VW is positioned right to take over the top spot. GM is still undergoing massive restructuring, so the next few years may not mean much. Once GM is back out of the woods(around 2015), they will regain the top spot and never look back. Toyota on the other hand can't seem to buy a break. The strong yen is killing them. They have barely recovered from the tsunami/quake and now all three assembly plants in thailand have shut down due to flooding and typhoons. Honda is worse off with their factory submerged under water along with hundreds of new cars.

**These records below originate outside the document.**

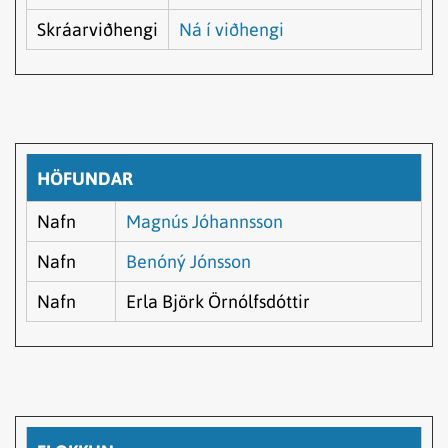
Skráarviðhengi
Ná í viðhengi
HÖFUNDAR
Nafn
Magnús Jóhannsson
Nafn
Benóný Jónsson
Nafn
Erla Björk Örnólfsdóttir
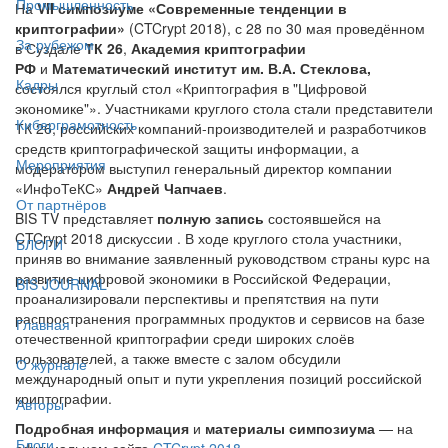
Промышленность
На
VII симпозиуме «Современные тенденции в
криптографии»
(CTCrypt 2018), с 28 по 30 мая проведённом
За рубежом
в Суздале
ТК 26
,
Академия криптографии
РФ
и
Математический институт им. В.А. Стеклова,
Кадры
состоялся круглый стол «Криптография в "Цифровой
экономике"». Участниками круглого стола стали представители
Киберграмотность
ТК 26, российских компаний-производителей и разработчиков
средств криптографической защиты информации, а
Мероприятия
модератором выступил генеральный директор компании
«ИнфоТеКС»
Андрей Чапчаев
.
От партнёров
BIS TV представляет
полную запись
состоявшейся на
CTCrypt 2018 дискуссии . В ходе круглого стола участники,
БЛОГИ
приняв во внимание заявленный руководством страны курс на
развитие цифровой экономики в Российской Федерации,
BIS JOURNAL
проанализировали перспективы и препятствия на пути
распространения программных продуктов и сервисов на базе
Главная
отечественной криптографии среди широких слоёв
пользователей, а также вместе с залом обсудили
О журнале
международный опыт и пути укрепления позиций российской
криптографии.
Авторы
Подробная информация
и
материалы симпозиума
— на
Блоги
официальном сайте
CTCrypt 2018
.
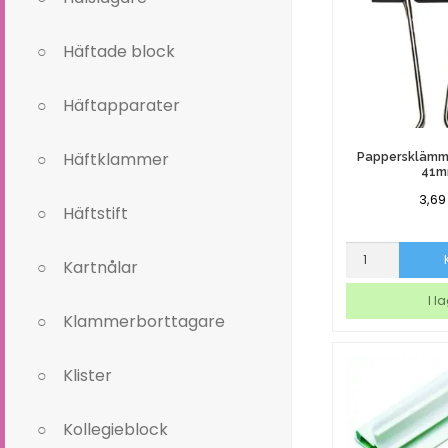
Häftade block
Häftapparater
Häftklammer
Pappersklämm
41
3,6
Häftstift
Pappersklämm
Kartnålar
Fold
Back
I l
41mm
Klammerborttagare
mängd
Klister
Kollegieblock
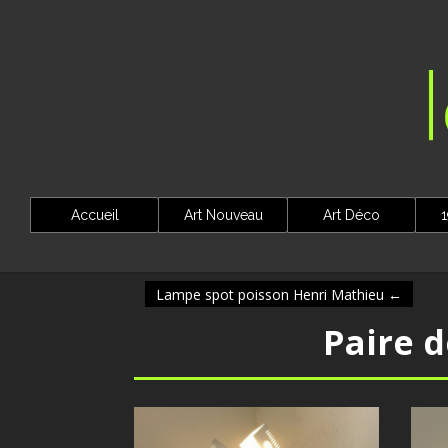
Accueil
Art Nouveau
Art Déco
1
Lampe spot poisson Henri Mathieu
←
Paire 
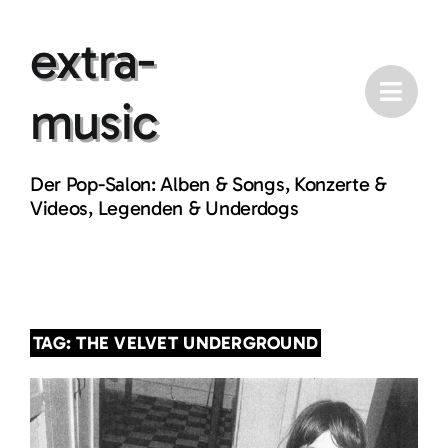
Skip
extra-
to
content
music
Der Pop-Salon: Alben & Songs, Konzerte &
Videos, Legenden & Underdogs
TAG: THE VELVET UNDERGROUND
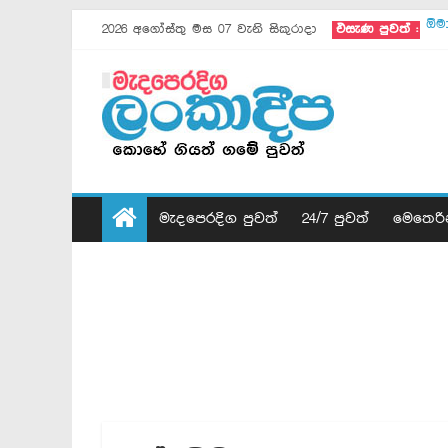
2026 අගෝස්තු මස 07 වැනි සිකුරාදා
එසැණ පුවත් :
ඕම
ඊශ්
මො
සා
ඇම
ඉරා
ගාස
ඊජි
ගාස
මැදපෙරදිග පුවත්
24/7 පුවත්
මෙතෙරි
පුට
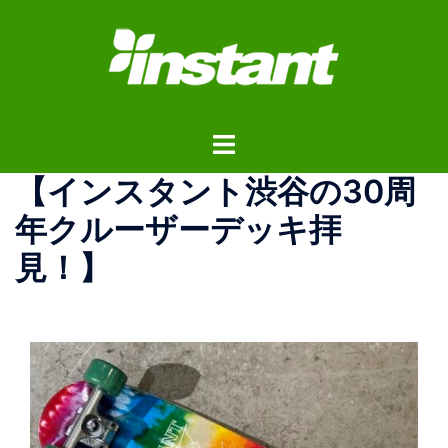
コ
ン
テ
ン
ツ
ト
へ
グ
ス
【インスタント渋谷の30周
ル
キ
メ
ッ
年クルーザーデッキ拝
ニ
プ
見！】
ュ
ー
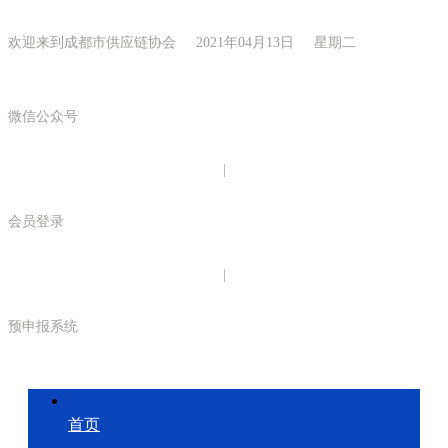
欢迎来到成都市供应链协会 2021年04月13日 星期二
微信公众号
|
会员登录
|
预申报系统
首页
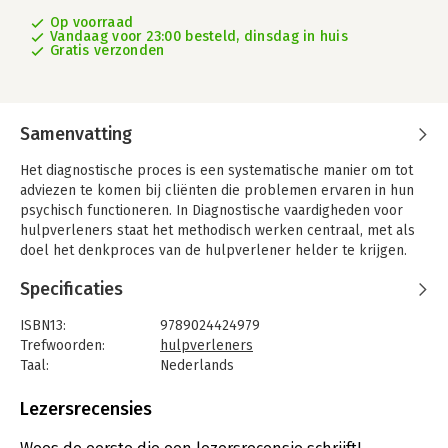
Op voorraad
Vandaag voor 23:00 besteld, dinsdag in huis
Gratis verzonden
Samenvatting
Het diagnostische proces is een systematische manier om tot
adviezen te komen bij cliënten die problemen ervaren in hun
psychisch functioneren. In Diagnostische vaardigheden voor
hulpverleners staat het methodisch werken centraal, met als
doel het denkproces van de hulpverlener helder te krijgen.
Het boek is vanuit de praktijk geschreven en laat zien hoe
Specificaties
wetenschappelijke principes zoals het hypothesetoetsend
onderzoek toegepast kunnen worden. Auteur Markus van
ISBN13:
9789024424979
Alphen beschrijft in vijftien hoofdstukken onderwerpen als de
Trefwoorden:
hulpverleners
stappen van het diagnostisch proces, typen diagnosen, het
Taal:
Nederlands
adviesgesprek en testen en vragenlijsten. Het resultaat is een
Bindwijze:
paperback
systematisch stappenplan van het diagnostische proces
Aantal pagina's:
384
Lezersrecensies
inclusief de middelen die tijdens het proces worden ingezet.
Uitgever:
Boom
Druk:
2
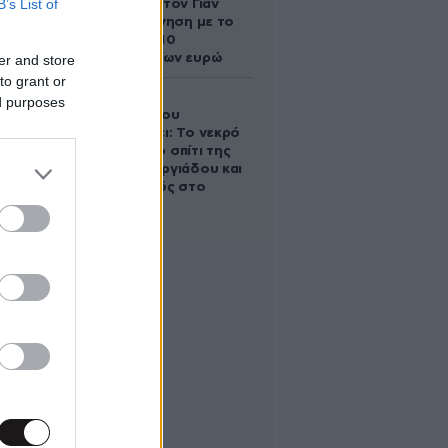
B’s List of
διαμάχη με τον Γιάν
Τοπς – Η κίνηση με το
άλογο των 10
εκατομμυρίων ευρώ
er and store
to grant or
Ο Στράτος
ed purposes
Τζώρτζογλου
αποκαλύπτει: Το νεκρό
έμβρυο στο σπίτι της
Μαρίας Γεωργιάδου και
ο εγκλεισμός στο
ψυχιατρείο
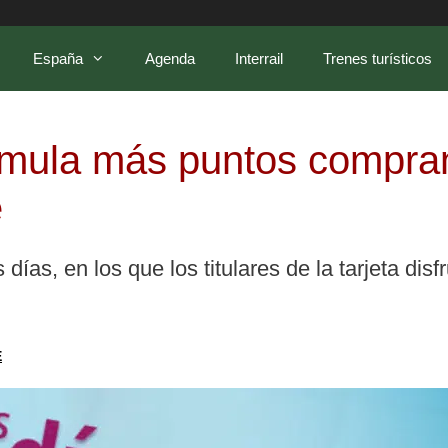
España
Agenda
Interrail
Trenes turísticos
ula más puntos comprando
e
días, en los que los titulares de la tarjeta dis
E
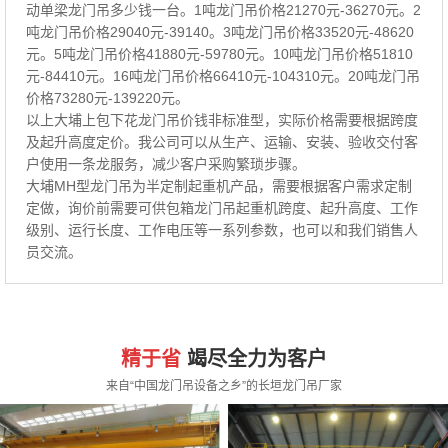
动单梁龙门吊多少钱一台。1吨龙门吊价格21270元-36270元。2
吨龙门吊价格29040元-39140。3吨龙门吊价格33520元-48620
元。5吨龙门吊价格41880元-59780元。10吨龙门吊价格51810
元-84410元。16吨龙门吊价格66410元-104310元。20吨龙门吊
价格73280元-139220元。
以上大埔上包下花龙门吊价钱非标准型，实际价格需要根据跨度
及起升高度定价。我公司可以从生产、运输、安装、验收交付客
户使用一条龙服务，减少客户采购繁琐步骤。
大埔MH型龙门吊为半定制起重机产品，需要根据客户需求定制
定做，询价前需要可供包箱龙门吊起重机跨度、起升高度、工作
级别、运行长度、工作电压等一系列参数，也可以和我们销售人
员交流。
精于省
竭尽全力为客户
来自“中国龙门吊设备之乡”的长垣龙门吊厂家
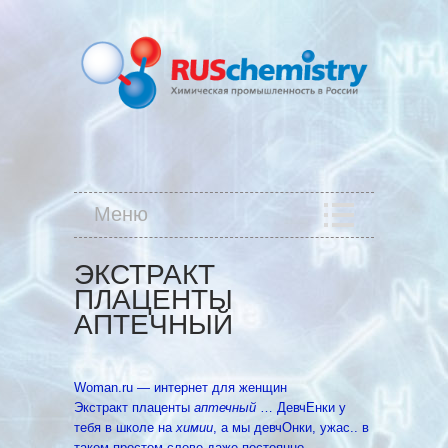
Меню
ЭКСТРАКТ
ПЛАЦЕНТЫ
АПТЕЧНЫЙ
Woman.ru — интернет для женщин
Экстракт плаценты
аптечный
… ДевчЕнки у
тебя в школе на
химии
, а мы девчОнки, ужас.. в
таком простом слове даже постоянно …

Please forget about the VW horror stories you've read. Most of them are 10 years old, when petty electrical failures and dropping side windows complicated some owner's lives. My Beetle TDI was from perhaps the worst year, 2002, and it's a still a trustworthy car, and a keeper at 180K- but forget that, too. Just do what most buyers do- grab a copy of Consumer Reports at the grocery store. I never thought I'd see the day that CR would endorse a VW over a Toyota, but they rate the TDI well above the Prius in predicted reliability. The world moves on, and products and companies change. Let's not be so brand-loyal -- or brand-hostile -- that we can't take in new information.